Broker Check

Clearing Up What Happens When Converting Between Traditional and Roth IRAs

Howard Hook CFP®, CPA, quoted in The Star Ledger's business column, "Biz Brain" on April 15, 2012

Question: I converted a traditional IRA to a Roth IRA in 2011 and I am not eligible to contribute to a Roth IRA for 2011. An earlier Ask The Biz Brain column said I should be able to open a non-deductible IRA account and immediately convert it to Roth IRA. It sounds too good to be true. Can we do this every year, and would I have to pay taxes on the contribution? And after a conversion to a Roth, do I need to close the traditional IRA account? And finally, can I distribute the 2011 traditional to Roth conversion tax burden (my earlier 2011 conversion) over two years, for 2011 and 2012? – AK

Answer: That which sounds too good to be true usually is, but not in this case. Call it a loophole, and you can do it each and every year. Roth IRA contributions are subject to phase-outs based on your modified adjusted gross income, and if you earn too much, you can't contribute to a Roth at all, said Gail Rosen, a Martinsville-based certified public accountant. “For high-income taxpayers, this can reduce or completely eliminate the amount an individual can contribute to a Roth IRA once their income exceeds $169,000 for those married filing jointly, or $107,000 for singles,” Rosen said.

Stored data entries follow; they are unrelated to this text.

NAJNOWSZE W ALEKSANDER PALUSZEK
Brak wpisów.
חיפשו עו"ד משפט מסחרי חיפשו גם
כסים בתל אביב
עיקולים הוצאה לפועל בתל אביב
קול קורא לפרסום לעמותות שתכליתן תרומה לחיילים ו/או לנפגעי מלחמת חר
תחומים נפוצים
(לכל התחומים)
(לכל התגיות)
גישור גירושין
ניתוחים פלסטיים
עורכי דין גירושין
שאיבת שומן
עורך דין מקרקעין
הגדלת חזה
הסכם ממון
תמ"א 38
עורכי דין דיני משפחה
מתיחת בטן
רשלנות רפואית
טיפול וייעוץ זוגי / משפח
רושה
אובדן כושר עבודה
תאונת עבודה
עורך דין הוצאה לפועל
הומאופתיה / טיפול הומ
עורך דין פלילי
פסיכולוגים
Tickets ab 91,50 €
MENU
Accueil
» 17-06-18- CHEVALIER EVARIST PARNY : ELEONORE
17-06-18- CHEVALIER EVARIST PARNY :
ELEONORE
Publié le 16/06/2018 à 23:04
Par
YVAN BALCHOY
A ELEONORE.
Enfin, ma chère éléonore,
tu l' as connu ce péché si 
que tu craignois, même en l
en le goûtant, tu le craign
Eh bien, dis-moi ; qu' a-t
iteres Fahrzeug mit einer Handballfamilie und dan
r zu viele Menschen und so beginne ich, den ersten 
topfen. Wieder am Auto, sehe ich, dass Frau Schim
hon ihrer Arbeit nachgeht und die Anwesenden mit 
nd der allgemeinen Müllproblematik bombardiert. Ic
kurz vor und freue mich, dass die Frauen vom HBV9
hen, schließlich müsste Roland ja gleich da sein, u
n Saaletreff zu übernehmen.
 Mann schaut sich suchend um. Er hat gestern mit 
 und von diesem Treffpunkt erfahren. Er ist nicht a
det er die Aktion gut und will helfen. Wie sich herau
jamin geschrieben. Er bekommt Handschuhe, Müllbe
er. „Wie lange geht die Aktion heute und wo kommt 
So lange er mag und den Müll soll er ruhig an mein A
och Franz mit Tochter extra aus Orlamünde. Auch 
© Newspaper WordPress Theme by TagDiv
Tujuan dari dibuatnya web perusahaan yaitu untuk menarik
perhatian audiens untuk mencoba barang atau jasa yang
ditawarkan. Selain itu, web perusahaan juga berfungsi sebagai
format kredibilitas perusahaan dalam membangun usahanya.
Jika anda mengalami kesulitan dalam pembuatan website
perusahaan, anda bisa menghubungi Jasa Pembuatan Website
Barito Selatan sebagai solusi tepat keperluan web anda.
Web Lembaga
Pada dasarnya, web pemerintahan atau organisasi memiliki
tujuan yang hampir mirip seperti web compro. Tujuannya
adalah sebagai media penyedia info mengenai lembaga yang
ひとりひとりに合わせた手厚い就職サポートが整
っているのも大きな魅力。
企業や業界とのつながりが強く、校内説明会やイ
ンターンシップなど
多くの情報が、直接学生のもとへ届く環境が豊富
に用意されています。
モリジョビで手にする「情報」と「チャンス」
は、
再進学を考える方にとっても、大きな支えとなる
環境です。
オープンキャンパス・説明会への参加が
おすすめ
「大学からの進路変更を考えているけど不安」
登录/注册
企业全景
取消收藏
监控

But you still have the traditional option. To make the roundabout Roth contribution, you would first make a non-deductible traditional IRA contribution. You can then immediately transfer that contribution to a Roth IRA, no questions asked. If you make the move from traditional to Roth quickly, you probably won't owe any taxes. The only taxes you'd owe would be on any earnings in the account. If you convert quickly, the account won't have much time, if any, to earn anything, said Howard Hook, a certified financial planner and certified public accountant with EKS Associates in Princeton. Hook said you can keep the traditional IRA account open after you make the conversion, but you'll also need to file Form 8606, which shows the conversion.

As far as distributing any tax burden over two years, that's not an option. “If you mean spreading the tax over two years for your 2011 conversion, the answer is no,” Hook said. “That was only available for 2010 conversions.” You still have a couple of days to make this happen before the April 17 tax filing deadline. Before you make the move, speak to your brokerage house and make sure the conversion can happen fast enough for you to submit the proper paperwork with your return.